Pictures aside, write out the data exactly as it reads.

Keypoint text descriptions:
•••

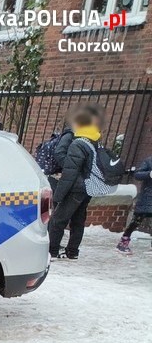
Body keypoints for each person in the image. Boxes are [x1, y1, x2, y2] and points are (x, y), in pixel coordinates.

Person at [49, 110, 102, 261]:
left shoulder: (77, 144)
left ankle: (52, 251)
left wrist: (59, 195)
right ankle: (72, 252)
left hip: (75, 188)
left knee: (58, 219)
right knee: (78, 220)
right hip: (87, 187)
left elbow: (70, 172)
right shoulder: (94, 142)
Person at [116, 155, 152, 254]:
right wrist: (149, 174)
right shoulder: (149, 161)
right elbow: (137, 174)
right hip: (147, 197)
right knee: (136, 221)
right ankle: (123, 242)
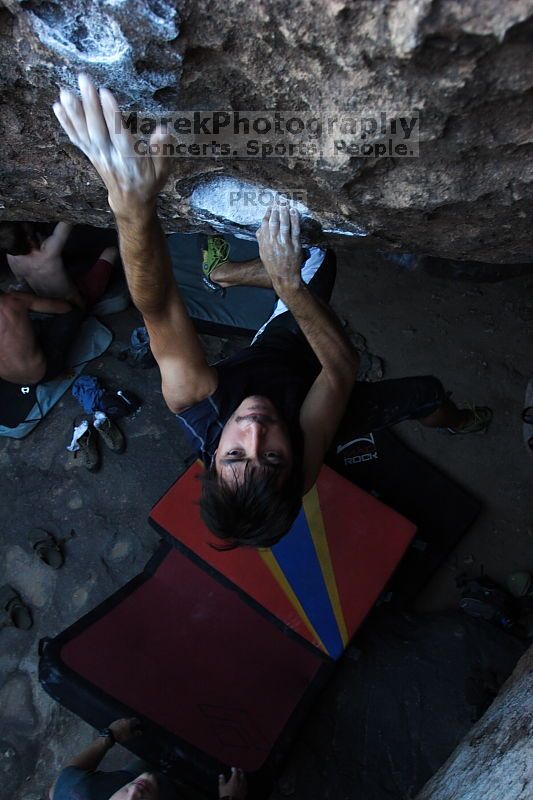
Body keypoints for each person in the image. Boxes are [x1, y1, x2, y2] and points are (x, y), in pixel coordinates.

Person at [53, 74, 492, 548]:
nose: (256, 432)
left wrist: (133, 207)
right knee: (424, 391)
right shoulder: (301, 466)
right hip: (319, 394)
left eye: (237, 455)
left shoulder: (194, 399)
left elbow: (157, 306)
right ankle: (456, 422)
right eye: (272, 458)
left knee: (314, 259)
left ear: (212, 453)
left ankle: (225, 275)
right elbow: (341, 369)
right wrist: (288, 284)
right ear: (294, 465)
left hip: (277, 344)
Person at [48, 716, 247, 800]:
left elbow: (57, 788)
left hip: (141, 770)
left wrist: (109, 736)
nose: (133, 791)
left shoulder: (79, 791)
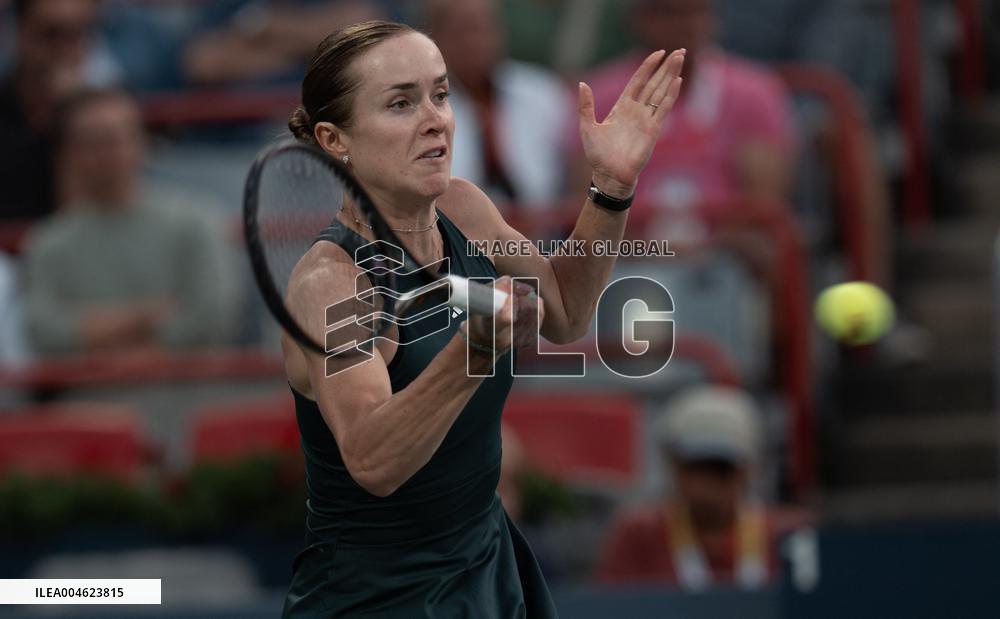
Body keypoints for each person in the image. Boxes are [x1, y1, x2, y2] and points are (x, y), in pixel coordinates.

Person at [280, 19, 684, 617]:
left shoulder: (464, 209)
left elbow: (567, 312)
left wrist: (610, 188)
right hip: (377, 599)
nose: (435, 119)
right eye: (400, 103)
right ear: (335, 140)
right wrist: (471, 355)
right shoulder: (332, 285)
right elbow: (373, 460)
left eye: (440, 94)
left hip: (486, 570)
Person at [21, 88, 240, 356]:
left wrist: (98, 334)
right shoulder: (48, 242)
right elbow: (45, 331)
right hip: (92, 393)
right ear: (70, 153)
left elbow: (212, 315)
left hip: (193, 388)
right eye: (93, 142)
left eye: (115, 139)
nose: (107, 153)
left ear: (141, 142)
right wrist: (145, 317)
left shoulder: (198, 220)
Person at [574, 0, 795, 251]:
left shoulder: (755, 93)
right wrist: (652, 250)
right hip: (629, 256)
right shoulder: (602, 94)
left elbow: (762, 205)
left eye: (696, 13)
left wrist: (705, 249)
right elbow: (588, 204)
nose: (686, 25)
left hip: (723, 257)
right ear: (637, 20)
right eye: (668, 13)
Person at [596, 384, 810, 588]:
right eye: (697, 466)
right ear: (673, 465)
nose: (708, 482)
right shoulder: (638, 537)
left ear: (748, 470)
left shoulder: (790, 537)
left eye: (722, 468)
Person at [424, 0, 573, 211]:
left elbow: (573, 184)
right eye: (462, 31)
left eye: (485, 28)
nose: (475, 41)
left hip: (544, 236)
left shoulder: (543, 93)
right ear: (434, 40)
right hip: (452, 237)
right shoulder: (423, 107)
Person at [0, 0, 118, 222]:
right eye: (52, 34)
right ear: (19, 34)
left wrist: (73, 115)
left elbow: (95, 215)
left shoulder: (106, 113)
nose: (67, 49)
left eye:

•••

### SOLUTION:
Body keypoints for each person in the image. Boxes are [x1, y1, x2, y2] and points are (x, y), in pixel coordinates.

Person at [49, 110, 102, 261]:
left shoulder: (77, 144)
left ankle: (52, 251)
left wrist: (59, 195)
right ankle: (72, 252)
left hip: (75, 188)
left knee: (58, 219)
right knee: (78, 220)
right hip: (87, 187)
left elbow: (70, 172)
right shoulder: (94, 142)
Person at [116, 155, 152, 254]:
right wrist: (149, 174)
right shoulder: (149, 161)
right elbow: (137, 174)
right hip: (147, 197)
right knee: (136, 221)
right ankle: (123, 242)
Body keypoints for each person in the image. Boxes are [x1, y1, x2, y2] and points are (x, y), in pixel coordinates.

Person at [53, 74, 492, 548]:
nose: (256, 432)
left wrist: (133, 207)
right knee: (424, 391)
right shoulder: (301, 466)
right hip: (319, 394)
left eye: (237, 455)
left shoulder: (194, 399)
left elbow: (157, 306)
right ankle: (456, 422)
right eye: (272, 458)
left knee: (314, 259)
left ear: (212, 453)
left ankle: (225, 275)
right elbow: (341, 369)
right wrist: (288, 284)
right ear: (294, 465)
left hip: (277, 344)
Person at [48, 716, 247, 800]:
left elbow: (57, 788)
left hip: (141, 770)
left wrist: (109, 736)
nose: (133, 791)
left shoulder: (79, 791)
Body keypoints for each person in the image. Boxes are [x1, y1, x2, y2] and points are (x, y), in pixel coordinates.

Person at [280, 19, 684, 617]:
left shoulder: (464, 209)
left elbow: (567, 312)
left wrist: (610, 188)
right hip: (377, 599)
nose: (435, 119)
right eye: (400, 103)
right ear: (335, 140)
right wrist: (471, 355)
right shoulder: (332, 285)
right elbow: (373, 460)
left eye: (440, 94)
left hip: (486, 570)
Person at [21, 88, 240, 356]:
left wrist: (98, 334)
right shoulder: (48, 242)
right elbow: (45, 331)
right hip: (92, 393)
right ear: (70, 153)
left elbow: (212, 315)
left hip: (193, 388)
right eye: (93, 142)
left eye: (115, 139)
nose: (107, 153)
left ear: (141, 142)
right wrist: (145, 317)
left shoulder: (198, 220)
Person at [574, 0, 795, 251]:
left shoulder: (755, 93)
right wrist: (652, 250)
right hip: (629, 256)
right shoulder: (602, 94)
left elbow: (762, 205)
left eye: (696, 13)
left wrist: (705, 249)
right elbow: (588, 204)
nose: (686, 25)
left hip: (723, 257)
right ear: (637, 20)
right eye: (668, 13)
Person at [596, 384, 810, 588]:
right eye: (697, 466)
right ear: (673, 465)
nose: (708, 482)
right shoulder: (638, 537)
left ear: (748, 470)
left shoulder: (790, 537)
left eye: (722, 468)
Person at [424, 0, 573, 211]:
left elbow: (573, 184)
right eye: (462, 31)
left eye: (485, 28)
nose: (475, 41)
left hip: (544, 236)
left shoulder: (543, 93)
right ear: (434, 40)
right hip: (452, 237)
right shoulder: (423, 107)
Person at [0, 0, 118, 222]:
right eye: (52, 34)
right ear: (19, 34)
left wrist: (73, 115)
left elbow: (95, 215)
left shoulder: (106, 113)
nose: (67, 49)
left eye:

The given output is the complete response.